I'm struggling to understand the restrictive/non-restrictive distinction for relative clauses modifying indefinite noun phrases.
The distinction seems very clear for definite noun phrases. It's a question of whether the relative clause is necessary to identify the noun phrase from the discourse/context or not.
A: The president…
B: Aah, the president.
A: The president, who had just toured the country, returned to Washington.
A: The man…
B: What man?
A: The man who won the election…
B: Aah, that man.
A: The man who won the election was instated in the white house.
For non-definite noun phrases, it seems to me that the same distinction doesn't apply, at least not in the same way.
I can think of two kinds of indefinite noun phrases
I'm looking for a TV that fits into my bathroom.

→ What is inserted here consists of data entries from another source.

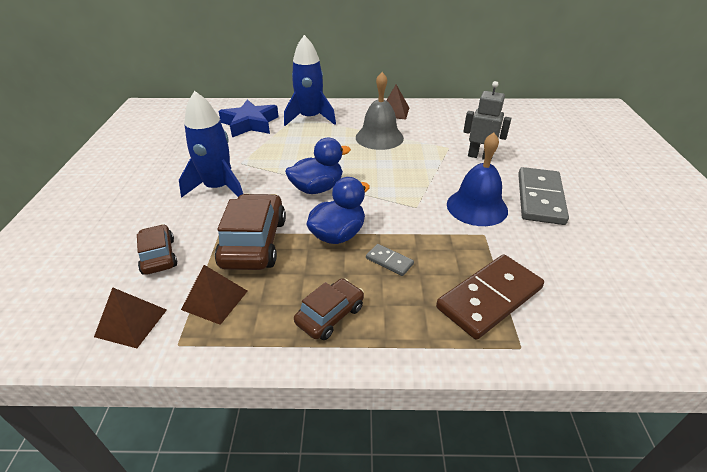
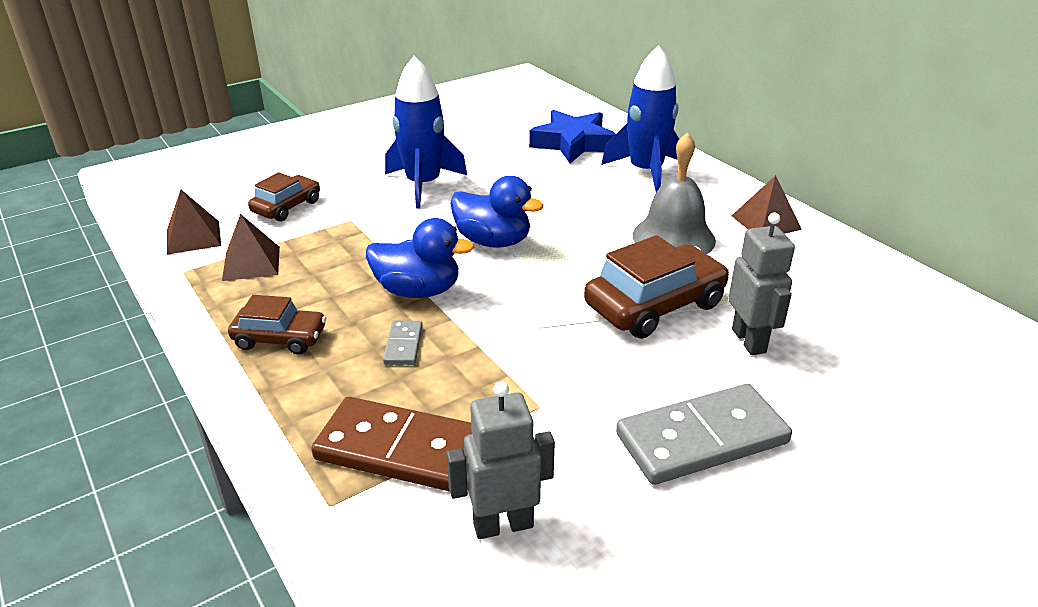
camera: 55 degrees right, 5 degrees down
brown car [215,194,286,270] -> brown car moved to [584,235,729,339]
blue bell [447,132,508,226] -> none
none -> grey robot [446,381,555,539]

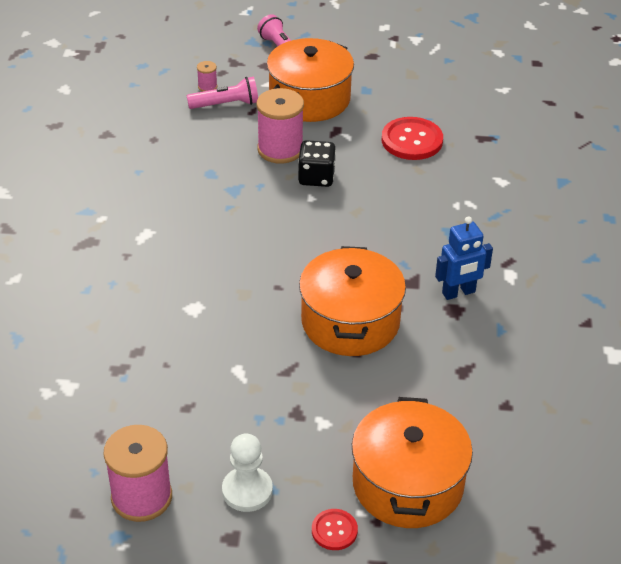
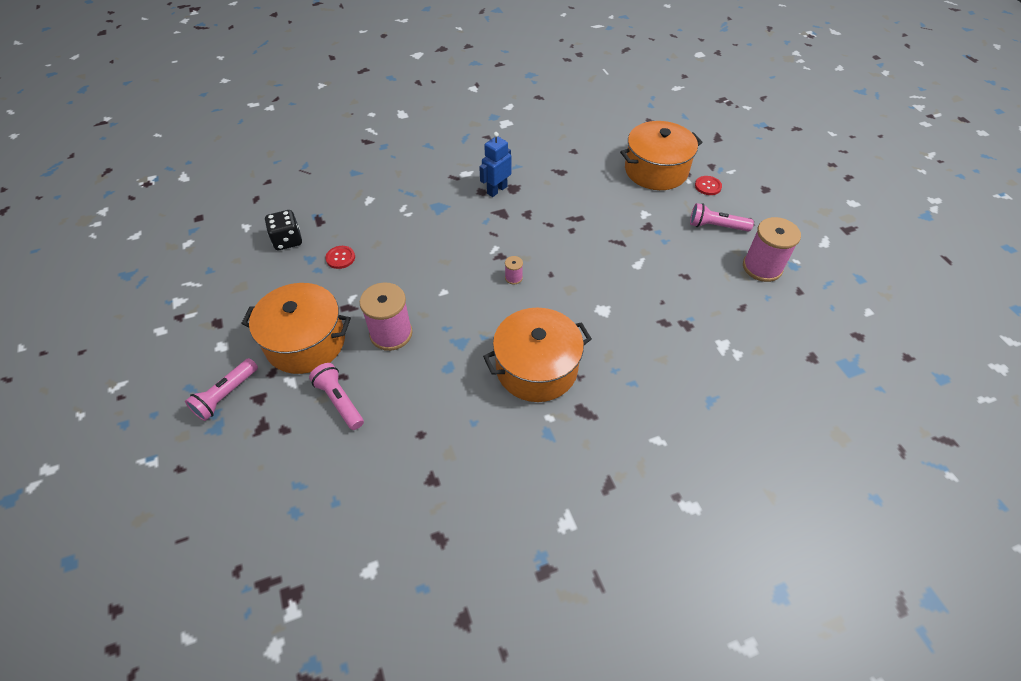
camera: 115 degrees left, 10 degrees up
pink spool [197,61,217,92] -> pink spool moved to [505,256,523,284]
white pawn [222,433,273,512] -> pink flashlight [690,203,754,231]
black dice [298,140,336,187] -> black dice moved to [265,210,302,250]
orange pot [299,246,406,356] -> orange pot moved to [483,308,592,402]
red button [382,117,443,160] -> red button [325,246,355,269], size x0.55
blue robot [435,216,493,300] -> blue robot turned 90 degrees counterclockwise [479,132,511,197]

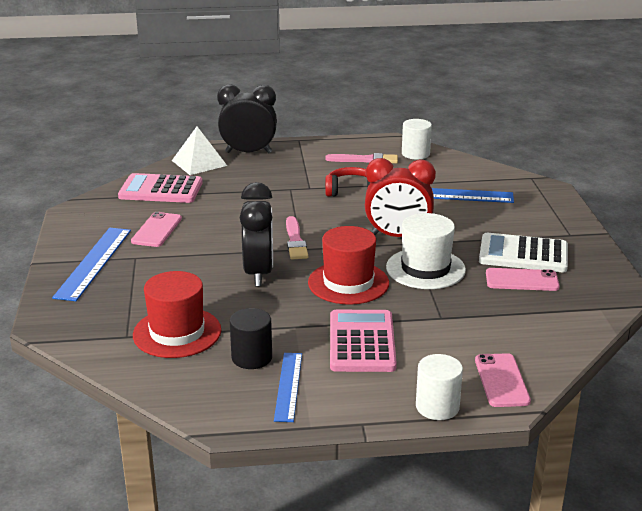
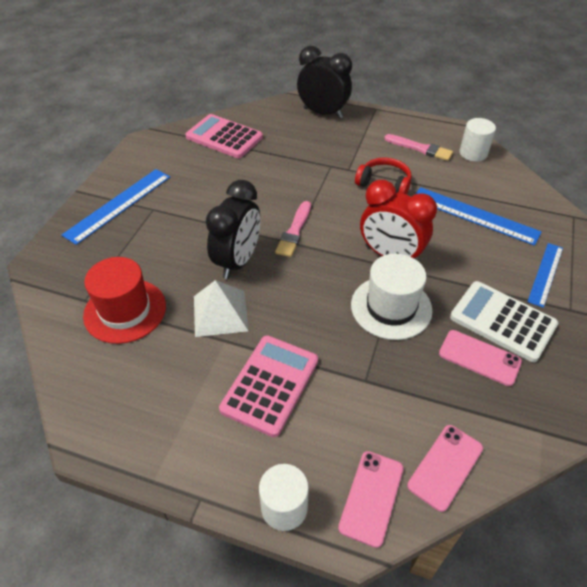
camera: 25 degrees right, 20 degrees up
pink phone [131,212,182,247] -> pink phone moved to [407,425,483,512]
white pyramid [172,127,227,175] -> white pyramid moved to [194,280,249,337]
black cylinder [230,308,272,369] -> none
blue ruler [274,353,302,422] -> blue ruler moved to [527,243,563,308]
red hat [308,226,389,305] -> none

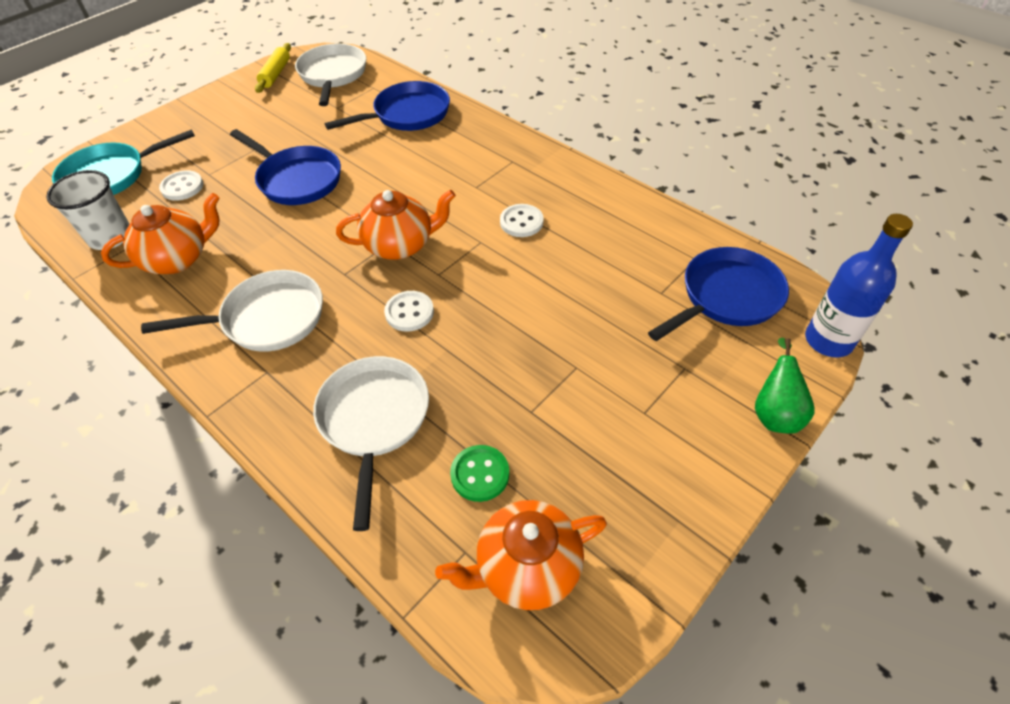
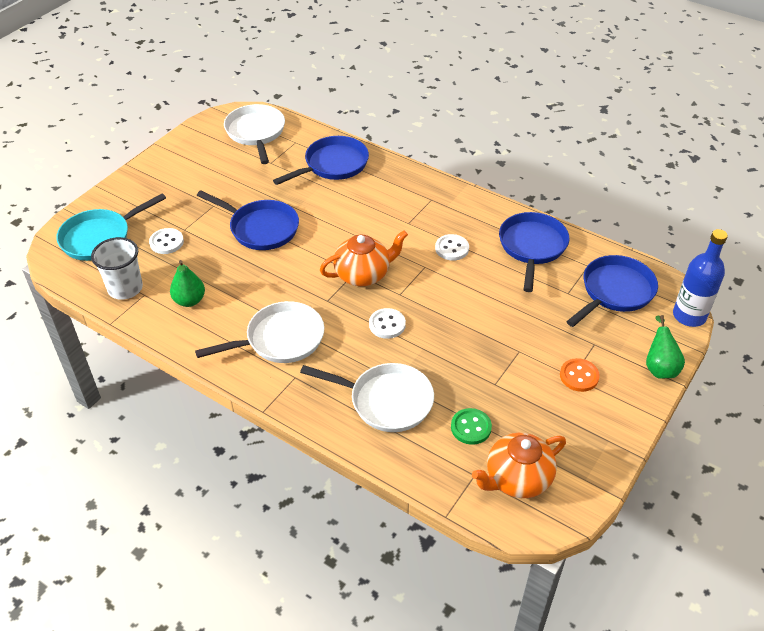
camera: 10 degrees left, 5 degrees down
orange teapot [101,193,220,274] -> green pear [170,260,205,307]
yellow rolling pin [255,43,291,93] -> none
white pan [313,356,429,531] -> white pan turned 120 degrees clockwise [300,363,434,432]
none -> blue pan [499,212,569,292]
none -> orange button [560,358,600,392]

This use of "a TV" is similar to "any TV" or "TVs". In this case, the relative clause seems restrictive in the literal sense of the word. I'm looking for a TV, any TV, but with the restriction that it has to fit into my bathroom.
I cannot think of a non-restrictive relative clause that can modify this kind of noun phrase, at least in English. I think one would usually rephrase.
*I'm looking for a TV, which is entertaining. (Ungrammatical with a non-restrictive reading)
I'm looking for a TV, because TVs are entertaining.
I see that there are still cases where a restriction makes sense, as for non-specific noun phrases, e.g.
I saw a TV that fit into my bathroom.
I.e. I might have seen 100 TVs that day, but this was the only one that fit into my bathroom.
But there are also cases where this kind of restriction doesn't apply, e.g. in descriptions of scenery:
On the beach there were chairs that people could sit on.
This is the case that really bothers me. It seems that all the relative clause can do is add new information about the specific noun phrase (it's new to the context/discourse, so there is no identification involved), still I see people discussing them as if there is a meaningful restrictive/non-restrictive distinction. They tend to explain it with "How integral is the relative clause" and such, but that does not seem like a useful discrete test to me.
So finally my question:
Does the restrictive/non-restrictive distinction make sense for relative clauses modifying all specific indefinite noun phrases? If so, please explain it and provide syntactic or semantic tests that can distinguish, not vague tests like "is the relative clause integral to the sentence?".